Supplied material —
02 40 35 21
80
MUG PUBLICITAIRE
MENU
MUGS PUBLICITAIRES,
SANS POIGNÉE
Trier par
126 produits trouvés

What you will do —
Repeat each line of the data exactly, missing none.

Written response —
02 40 35 21
80
MUG PUBLICITAIRE
MENU
MUGS PUBLICITAIRES,
SANS POIGNÉE
Trier par
126 produits trouvés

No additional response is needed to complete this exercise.